Extra Credit: Preemptive Scheduler

This task is not required. If you choose to do it, it will be worth 10% extra credit. Please do not attempt it until you are confident that tasks 1 and 2 are implemented correctly. Please run your design idea by the TA before you start coding the extra credit portion.

Your extra credit task is to modify your scheduler to be preemptive. In order to do this, you are allowed to modify the doWhileInTunnel method and the constructors of the Vehicle class. The new scheduler class must be called PreemptivePriorityScheduler.

Premption Rules

• The highest priority value (4) will be reserved for ambulances
• An ambulance may share a tunnel with any other vehicles (including a sled) except another ambulance (i.e., the only time an ambulance must wait is if there is already an ambulance in all tunnels).
• Any time an ambulance wants to enter a tunnel, any vehicles in that tunnel must immediately pull over and wait for the ambulance to completely pass through the tunnel. That is, the vehicle cannot make progress toward the end of the tunnel while the Ambulance is in the tunnel.
• Once an ambulance leaves the tunnel, vehicles in the tunnel start making progress again.

Implementation

• Add new vehicle type Ambulance with the fastest possible speed.
Modify Vehicle.doWhileInTunnel as follows:
• Use monitors to avoid busy-waiting while an ambulance is in a tunnel.
• Use wait(timeout) where the timeout is the same as the parameter to Thread.sleep in the implementation provided to you.
• Think carefully about what object to lock (remember, a synchronized method locks "this").
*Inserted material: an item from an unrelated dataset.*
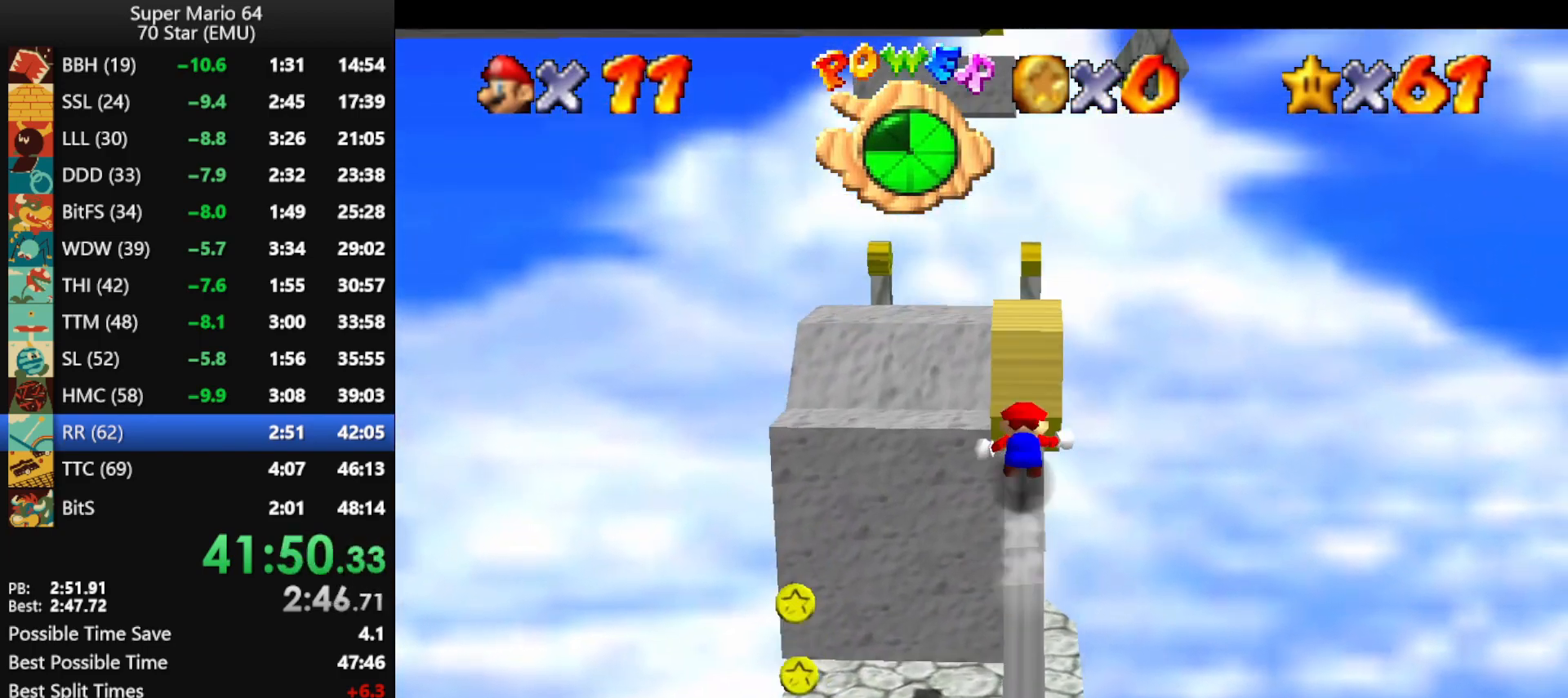
{"buttons": ["A"], "left_stick": "left", "events": [[233, "left_stick", "down"], [267, "A", "down"], [333, "A", "up"], [400, "A", "down"], [467, "left_stick", "left"]]}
You may modify the Vehicle constructor (or add a new field and setter/getter) if you wish for the purpose of referencing another object to synchronize on.
• Here is an example of how Vehicles wait on an ambulance:
  • Say a vehicle waits in a tunnel for 100 ms, and has currently been waiting for 50 ms
  • When it is notified that an ambulance is entering its tunnel, it waits indefinitely for the ambulance to leave the tunnel
  • When the ambulance notifies it that it has left the tunnel, the vehicle begins its timeout wait again, using whatever time was remaining on the clock from when it was woken up the first time by the ambulance. In other words, the vehicle calls wait(50).

Required Test

You are responsible for writing a test which exercises . Be sure to include enough simultaneous Ambulance threads that sometimes an Ambulance will have to wait.

Hints

instanceof operator

You might find the instanceof operator (scroll down a bit on the page that links to) helpful. instanceof can tell you if an object can be downcast from a parent type into a child type. Typically, we don't use it because there are better techniques (polymorphism leverages the type system to do the work for you), but for this problem it will probably help you out.

Here is an example:

public class TestInstanceof {
    public static class Parent {
    }
    public static class Child1 extends Parent {
    }
    public static class Child2 extends Parent {
    }
    
    public static void main(String[] args) {
        Parent p1 = new Child1();
        Parent p2 = new Child2();

        if(p1 instanceof Child1) {
            System.out.println("p1 is instance of Child1");
        }
        if(p1 instanceof Child2) {
            System.out.println("p1 is instance of Child2");
        }
        if(p2 instanceof Child1) {
            System.out.println("p2 is instance of Child1");
        }
        if(p2 instanceof Child2) {
            System.out.println("p2 is instance of Child2");
        }
    }
}

p1 is instance of Child1
p2 is instance of Child2

synchronized blocks

The following two uses of the synchronized keyword are equivalent:

public synchronized void m() {
    // ...
}

public void m() {
    synchronized(this) {
        // ...
    }
}

Sometimes, you want to synchronize on smaller blocks of code than an entire method. This allows you to limit the amount of synchronization, which can improve performance by maximizing concurrency. In this case, putting synchronized in its own block can be the better choice.

public void m() {
    // a non-critical section
    synchronized(this) {
        // a critical section
    }
    // a non-critical section
    synchronized(this) {
        // a critical section
    }
    // a non-critical section
}

Note that you can synchronize on the lock in any instance, not just "this". For example:

public class C {
    private static Object o = new Object();

    public void m() {
        synchronized(o) {
            // ...
        }
    }
}

How to Submit

Put all files into a folder named with your unet id (i.e., your email address without the "@brandeis.edu" part). Put that folder into a .zip or .tar.gz archive. Upload the archive to LATTE.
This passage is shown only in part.